▶ _Exercise details_
A verbatim copy of every record is required, and no pictures should be included.

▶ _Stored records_
┌──

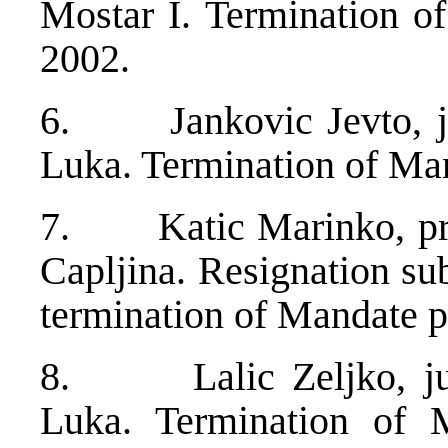
Mostar I. Termination 
2002.
6. Jankovic Jevto, ju
Luka. Termination of Ma
7. Katic Marinko, pres
Capljina. Resignation s
termination of Mandate p
8. Lalic Zeljko, jud
Luka. Termination of 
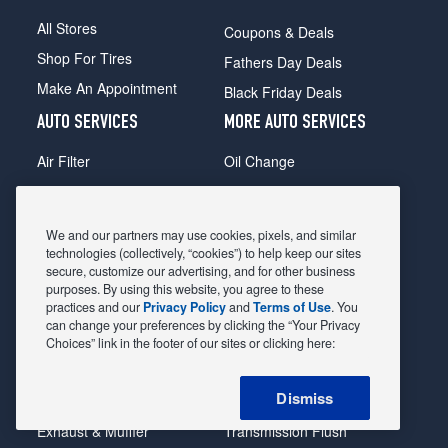
All Stores
Coupons & Deals
Shop For Tires
Fathers Day Deals
Make An Appointment
Black Friday Deals
AUTO SERVICES
MORE AUTO SERVICES
Air Filter
Oil Change
Alignment
Radiator
Batteries
Scheduled Maintenance
We and our partners may use cookies, pixels, and similar
Belts & Hoses
Shocks Struts
technologies (collectively, “cookies”) to help keep our sites
secure, customize our advertising, and for other business
Brake Pads
Alternator & Starter
purposes. By using this website, you agree to these
practices and our
Privacy Policy
and
Terms of Use
. You
Brake Rotors
State Inspection
can change your preferences by clicking the “Your Privacy
Car Diagnostic
Steering & Suspension
Choices” link in the footer of our sites or clicking here:
Cooling System
Tire Repair
Dismiss
DriveTrain
Tire Rotation & Balance
Exhaust & Muffler
Transmission Flush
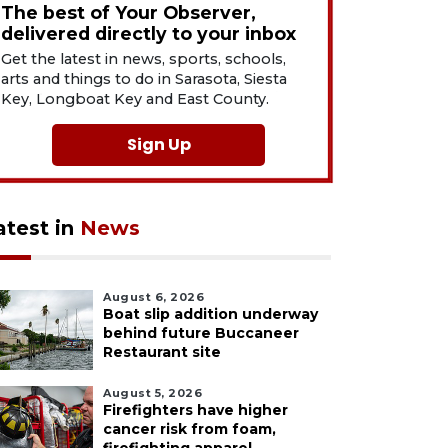
The best of Your Observer,
delivered directly to your inbox
Get the latest in news, sports, schools,
arts and things to do in Sarasota, Siesta
Key, Longboat Key and East County.
Sign Up
atest in
News
August 6, 2026
Boat slip addition underway
behind future Buccaneer
Restaurant site
August 5, 2026
Firefighters have higher
cancer risk from foam,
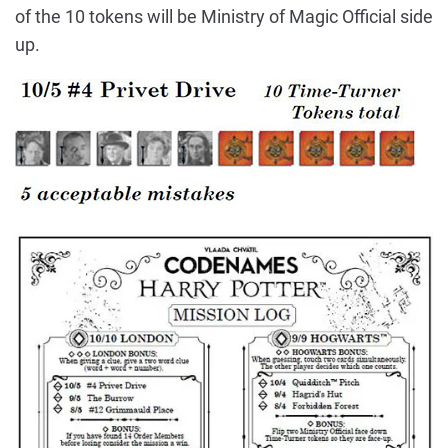
of the 10 tokens will be Ministry of Magic Official side
up.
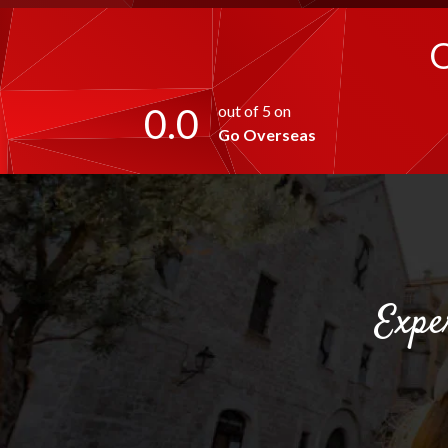
0.0
out of 5 on
Go Overseas
Expe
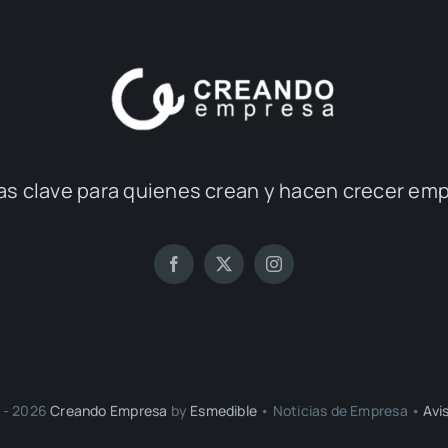
as clave para quienes crean y hacen crecer em
 - 2026
Creando Empresa
by
Esmedible
• Noticias de Empresa •
Avi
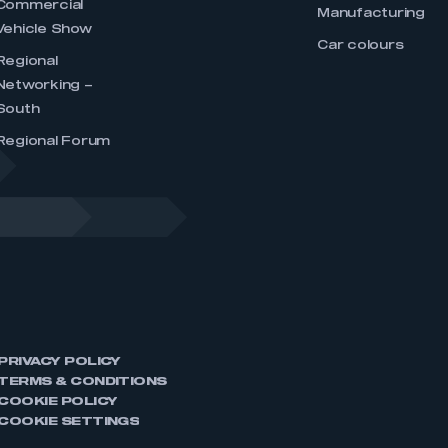
Commercial
Manufacturing
Vehicle Show
Car colours
Regional
Networking –
South
Regional Forum
PRIVACY POLICY
TERMS & CONDITIONS
COOKIE POLICY
COOKIE SETTINGS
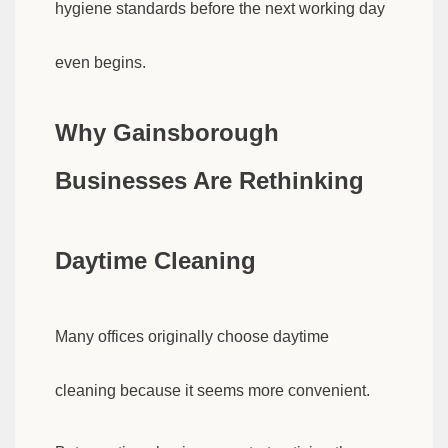
hygiene standards before the next working day
even begins.
Why Gainsborough
Businesses Are Rethinking
Daytime Cleaning
Many offices originally choose daytime
cleaning because it seems more convenient.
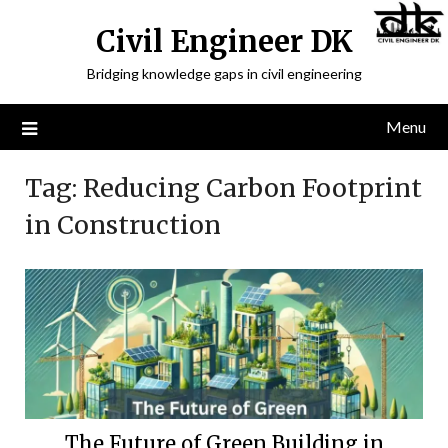
Civil Engineer DK
Bridging knowledge gaps in civil engineering
Menu
Tag:
Reducing Carbon Footprint
in Construction
The Future of Green Building in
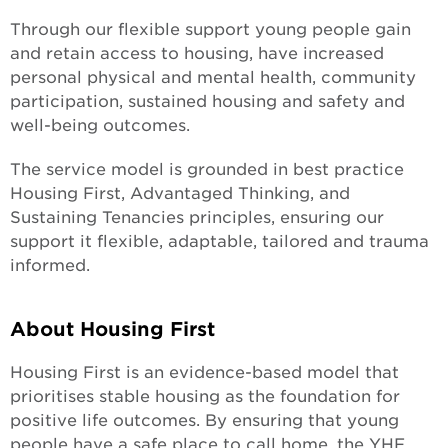
Through our flexible support young people gain
and retain access to housing, have increased
personal physical and mental health, community
participation, sustained housing and safety and
well-being outcomes.
The service model is grounded in best practice
Housing First, Advantaged Thinking, and
Sustaining Tenancies principles, ensuring our
support it flexible, adaptable, tailored and trauma
informed.
About Housing First
Housing First is an evidence-based model that
prioritises stable housing as the foundation for
positive life outcomes. By ensuring that young
people have a safe place to call home, the YHF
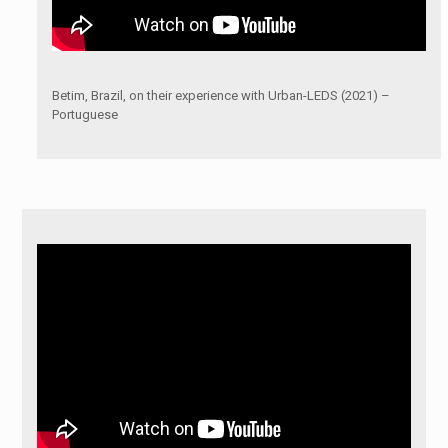
Betim, Brazil, on their experience with Urban-LEDS (2021) –
Portuguese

└──

▶ _Answer to the problem_
Mostar I. Termination 
2002.
6. Jankovic Jevto, ju
Luka. Termination of Ma
7. Katic Marinko, pres
Capljina. Resignation s
termination of Mandate p
8. Lalic Zeljko, jud
Luka. Termination of 
All Stores
Coupons & Deals
Shop For Tires
Fathers Day Deals
Make An Appointment
Black Friday Deals
AUTO SERVICES
MORE AUTO SERVICES
Air Filter
Oil Change
Alignment
Radiator
Batteries
Scheduled Maintenance
We and our partners may use cookies, pixels, and similar
Belts & Hoses
Shocks Struts
technologies (collectively, “cookies”) to help keep our sites
secure, customize our advertising, and for other business
Brake Pads
Alternator & Starter
purposes. By using this website, you agree to these
practices and our
Privacy Policy
and
Terms of Use
. You
Brake Rotors
State Inspection
can change your preferences by clicking the “Your Privacy
Car Diagnostic
Steering & Suspension
Choices” link in the footer of our sites or clicking here:
Cooling System
Tire Repair
Dismiss
DriveTrain
Tire Rotation & Balance
Exhaust & Muffler
Transmission Flush
The best of Your Observer,
delivered directly to your inbox
Get the latest in news, sports, schools,
arts and things to do in Sarasota, Siesta
Key, Longboat Key and East County.
Sign Up
atest in
News
August 6, 2026
Boat slip addition underway
behind future Buccaneer
Restaurant site
August 5, 2026
Firefighters have higher
cancer risk from foam,
of the 10 tokens will be Ministry of Magic Official side
up.
0.0
out of 5 on
Go Overseas
Expe
as clave para quienes crean y hacen crecer em
 - 2026
Creando Empresa
by
Esmedible
• Noticias de Empresa •
Avi
Commercial
Manufacturing
Vehicle Show
Car colours
Regional
Networking –
South
Regional Forum
PRIVACY POLICY
TERMS & CONDITIONS
COOKIE POLICY
COOKIE SETTINGS
hygiene standards before the next working day
even begins.
Why Gainsborough
Businesses Are Rethinking
Daytime Cleaning
Many offices originally choose daytime
cleaning because it seems more convenient.
Civil Engineer DK
Bridging knowledge gaps in civil engineering
Menu
Tag:
Reducing Carbon Footprint
in Construction
The Future of Green Building in
Through our flexible support young people gain
and retain access to housing, have increased
personal physical and mental health, community
participation, sustained housing and safety and
well-being outcomes.
The service model is grounded in best practice
Housing First, Advantaged Thinking, and
Sustaining Tenancies principles, ensuring our
support it flexible, adaptable, tailored and trauma
informed.
About Housing First
Housing First is an evidence-based model that
prioritises stable housing as the foundation for
positive life outcomes. By ensuring that young
people have a safe place to call home, the YHF
Betim, Brazil, on their experience with Urban-LEDS (2021) –
Portuguese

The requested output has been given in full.